Keine Mehrheit für Merz im 1. Wahlgang
Bei der Abstimmung im deutschen Bundestag ist der Kanzlerkandidat von CDU, CSU und SPD, Friedrich Merz, heute nur auf 310 Stimmen gekommen; 316 wären für eine Mehrheit nötig gewesen; CDU/CSU und SPD haben zusammen 328 Mandate.
Offenbar gibt es in mindestens einer der Fraktionen einigen Widerstand gegen Merz (oder die Koalition an sich, oder das Regierungsprogramm …). Ob sich das auf die Schnelle kitten lässt, bezweifle ich.
Das ist neu. Noch nie ist nach erfolgreichen Koalitionsverhandlungen ein Kanzlerkandidat im ersten Wahlgang gescheitert.
Wie geht es kurzfristig weiter?
Nach dem deutschen Grundgesetz (Art. 63) kann es innerhalb der ersten 2 Wochen nach dem Wahlgang beliebig viele Wahlgänge geben. Wenn Merz glaubt, eine Mehrheit zu schaffen, kann er sich jederzeit wieder zur Wahl stellen.
Nach zwei Wochen ändern sich die Voraussetzungen; das Grundgesetz sagt im Art. 63 (4):
Kommt eine Wahl innerhalb dieser Frist nicht zustande, so findet unverzüglich ein neuer Wahlgang statt, in dem gewählt ist, wer die meisten Stimmen erhält.
Dann geht es also nicht mehr um die absolute Mehrheit der Stimmen, sondern nur mehr um die relative.

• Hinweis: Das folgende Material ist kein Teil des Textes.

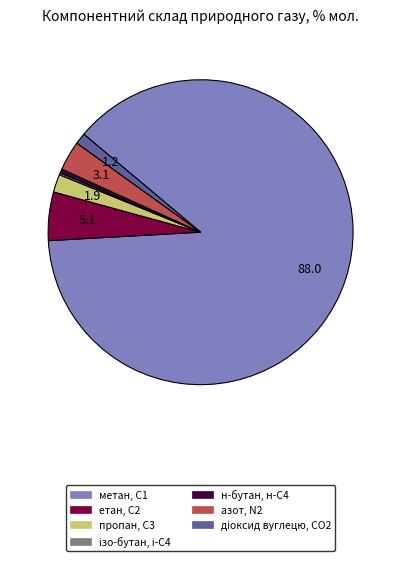

Which category has the biggest portion of the pie?

метан, С1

Wie geht es langfristig weiter?
Die drei Regierungsparteien CDU, CSU und SPD haben numerisch eine knappe Mehrheit von 328 von 630 Mandaten. Diese Mehrheit ist nicht wirklich sicher und stabil, wie die Abstimmung heute gezeigt hat. Deutschland steht aber vor großen Herausforderungen. Es war nötig, die Grünen für eine Grundgesetzänderung noch im „alten“ Bundestag zu gewinnen; die haben das mitgetragen und damit einen beachtlichen Ansatz für Klimaschutz in das Regierungsprogramm hineinverhandelt.
Diese Koalition wird gut beraten sein, wenn sie eng mit den Grünen zusammenarbeitet.
Sollte es innerhalb der nächsten 2 Wochen aber zu keiner Kanzlerwahl von Friedrich Merz – also zu keiner absoluten Mehrheit – kommen, muss man wohl auch über eine Erweiterung der Koalition nachdenken.
Ergänzungen um 17:30
Zweiter Wahlgang am Nachmittag: Merz kommt auf 325 Stimmen
Das kurzfristige Problem wurde noch heute gelöst. In einem zweiten Wahlgang kam Friedrich Merz auf 325 Stimmen, 15 mehr als am Vormittag und 9 mehr als notwendig. Von den 328 Abgeordneten von CDU (164), SPD (120) und CSU (44) wichen nur mehr 3 von der Parteidisziplin ab.
Das langfristige Problem hat sich damit nicht gelöst, meine ich. Die deutsche Bundesregierung aus CDU, SPD und CSU verfügt nur über eine knappe und wacklige Mehrheit. Es wird der Zusammenarbeit mit anderen Parteien des demokratischen Spektrums bedürfen.